The commission seems to be frustrated in particular [with] the private sector in the amount of money that they put into skills and in the way that they’re reporting to the commission. So there seems to be a reticence [from] private companies to get on board with black economic empowerment decades later.

CAS COOVADIA: Yes. So I think, again, let’s look at if we want people to report, if we want companies to report, we need to make it as uncomplicated and simple as possible. We also need to look at what others [do].

There’s a plethora of reporting that companies actually need to do in the current economic climate and the current global demand, so ESG [environmental, social and governance] reporting, sustainability reporting, and a whole range of other reports that companies need to … actually produce.

Again, I think let’s look at [whether it’s] simple racism. I, for one, don’t think so. But if there are racist practices, those must be clamped down on.

I think that there is a range of reasons why businesses are reticent [in] reporting. They are slower reporting because they’re just concentrating on their businesses, and they report on what is critical to their business, and they report on what they can do without too much complexity.

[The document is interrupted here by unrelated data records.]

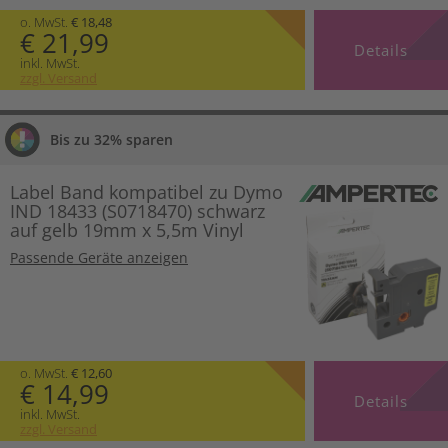
o. MwSt.
€ 18,48
€ 21,99
Details
inkl. MwSt.
zzgl. Versand
Bis zu 32% sparen
Label Band kompatibel zu Dymo
IND 18433 (S0718470) schwarz
auf gelb 19mm x 5,5m Vinyl
Passende Geräte anzeigen
o. MwSt.
€ 12,60
€ 14,99
Details
inkl. MwSt.
zzgl. Versand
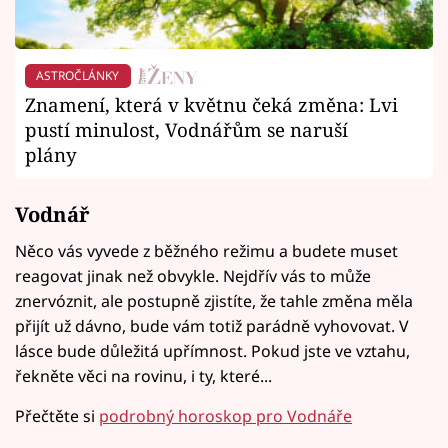
ASTROČLÁNKY
Znamení, která v květnu čeká změna: Lvi
pustí minulost, Vodnářům se naruší
plány
Vodnář
Něco vás vyvede z běžného režimu a budete muset
reagovat jinak než obvykle. Nejdřív vás to může
znervóznit, ale postupně zjistíte, že tahle změna měla
přijít už dávno, bude vám totiž parádně vyhovovat. V
lásce bude důležitá upřímnost. Pokud jste ve vztahu,
řekněte věci na rovinu, i ty, které...
Přečtěte si
podrobný horoskop pro Vodnáře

I think that’s what we need to do.

I know when I was at The Banking Association, for instance, and reporting against the Financial Sector Transformation Council, we went through hoops to actually fill those reports, to actually complete those reports – [which were] absolutely complicated in the way we actually calculated things and so on. I think we need to make that simpler. I think we need to make that less complex.

Then let’s look at transformation. It’s not a black issue. It’s a national issue for this country. If we don’t actually involve the majority of our people in the economy we are not growing our economy and, long term, we’re not doing business.

So it’s in the interest of all business to actually ensure that we have an inclusive economy.

Let’s on that basis just take a step back and say: ‘Okay, why isn’t this happening? What do we need to do? Do we need to make any changes to the legislation? Do we need to concentrate more on broad-based stuff?’

Let’s ask those questions and try to move forward on this together.

NZINGA QUNTA: Cas Coovadia, who is the CEO of Business Unity South Africa, joining us there to speak about that report and the challenges faced when it comes to reporting and transformation in South Africa, saying that our economy needs to be inclusive, which is one of the reasons for black economic empowerment, thanks so much for your time on the SAfm Market Update with Moneyweb.